Siswi MAN 1 Tegal Dikeluarkan Sekolah Karena Buka Jilbab Di Lomba Renang, KPAI: Ini Pelanggaran Hak Anak

Slawi - Dunia pendidikan nasional kembali dihadapkan pada sebuah polemik yang menyentuh isu peraturan sekolah, hak anak dan prestasi olahraga. Seorang siswi kelas XI Madrasah Aliyah Negeri (MAN) 1 Tegal terancam kehilangan hak pendidikannya setelah pihak sekolah memintanya untuk pindah ke sekolah lain. Keputusan ini merupakan buntut dari partisipasinya dalam Pekan Olahraga Pelajar Daerah (Popda) Kabupaten Tegal pada September 2024 lalu, di mana ia tidak mengenakan baju renang yang dilengkapi jilbab saat berlaga di kolam renang.

Kasus ini mengemuka setelah orang tua siswi menyuarakan keberatannya atas perlakuan yang diterima putrinya, yang dianggap tidak hanya merugikan secara akademis tetapi juga menyerang mental sang anak. Komisi Perlindungan Anak Indonesia (KPAI) telah merespons dengan tegas, menyatakan bahwa penghentian pendidikan seorang anak dengan alasan tersebut merupakan bentuk pelanggaran serius terhadap hak-hak fundamental anak.

Cuitan Orang Tua Siswi MAN 1 Tegal

Kronologi Kasus MAN 1 Tegal

Permasalahan ini berawal dari sebuah ajang kompetisi olahraga pelajar yang seharusnya menjadi panggung prestasi. Menurut penuturan orang tua siswi, putrinya yang merupakan seorang atlet renang dalam perlombaan dalam Popda Kabupaten Tegal pada September 2024. Sejak awal telah ada arahan dari guru pendamping bernama Hj. Nok Aenul L, yang juga menjabat sebagai Wakil Kepala Sekolah (Waka) bidang Kesiswaan, agar sang siswi mengenakan pakaian renang yang lebih tertutup sesuai kaidah yang dianut sekolah.

"Ada arahan dari guru pendamping untuk memakai baju renang yang lebih tertutup. Anak saya saat berenang memang melepas jilbabnya namun begitu naik dari kolam, dia langsung pakai kerudung dan pakaian tertutup lainnya," ungkap orang tua siswi.

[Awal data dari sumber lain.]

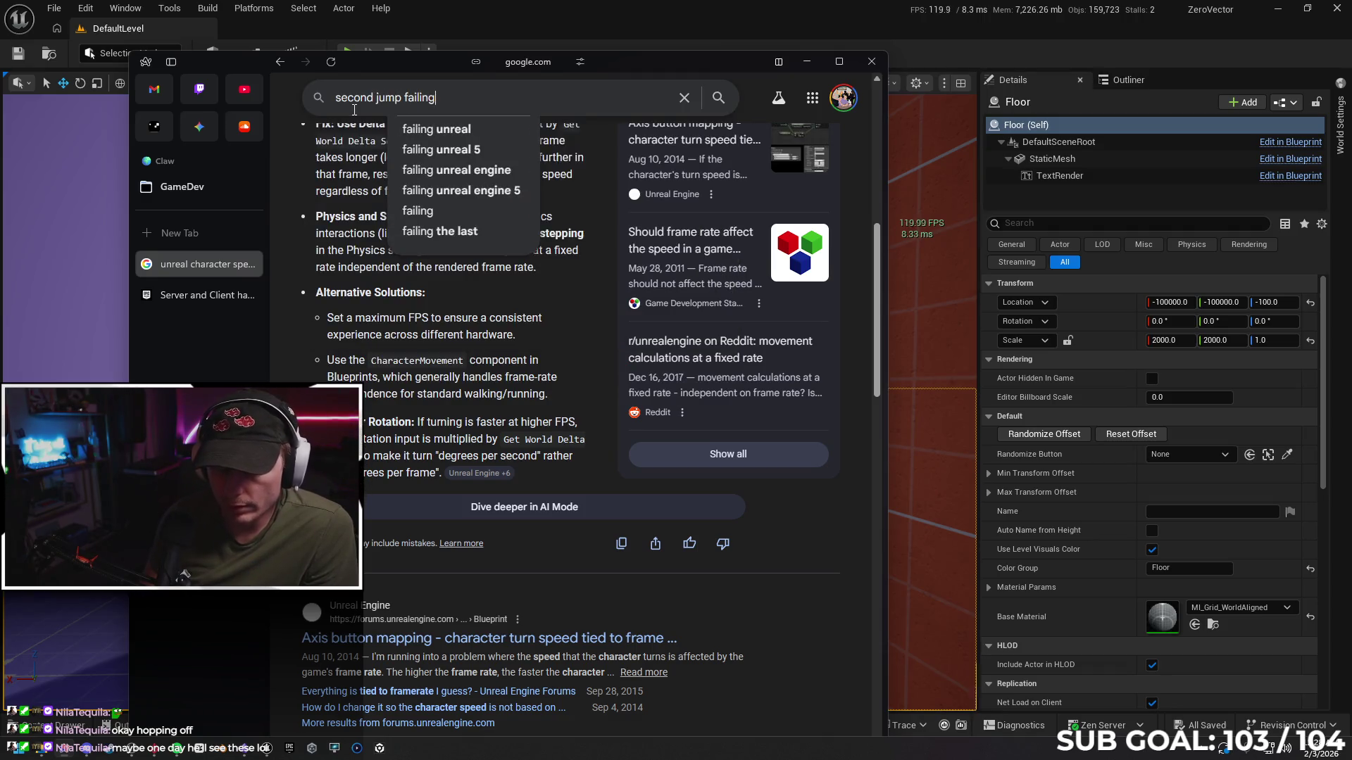
pyautogui.write(' client unreal')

Ia menjelaskan bahwa selama proses perlombaan, guru pendamping tersebut turut menyaksikan langsung di lokasi. Namun situasi berubah drastis ketika sang guru melihat siswinya berlomba tanpa penutup kepala.

“Wakil kepala sekolahnya syok saat itu, merasa seakan dibohongi karena sebelumnya siswa tersebut mengatakan akan memakai baju tertutup, ternyata tidak. Akhirnya saat tinggal dua nomor perlombaan lagi, guru pendampingnya sudah terlihat emosi,” lanjutnya.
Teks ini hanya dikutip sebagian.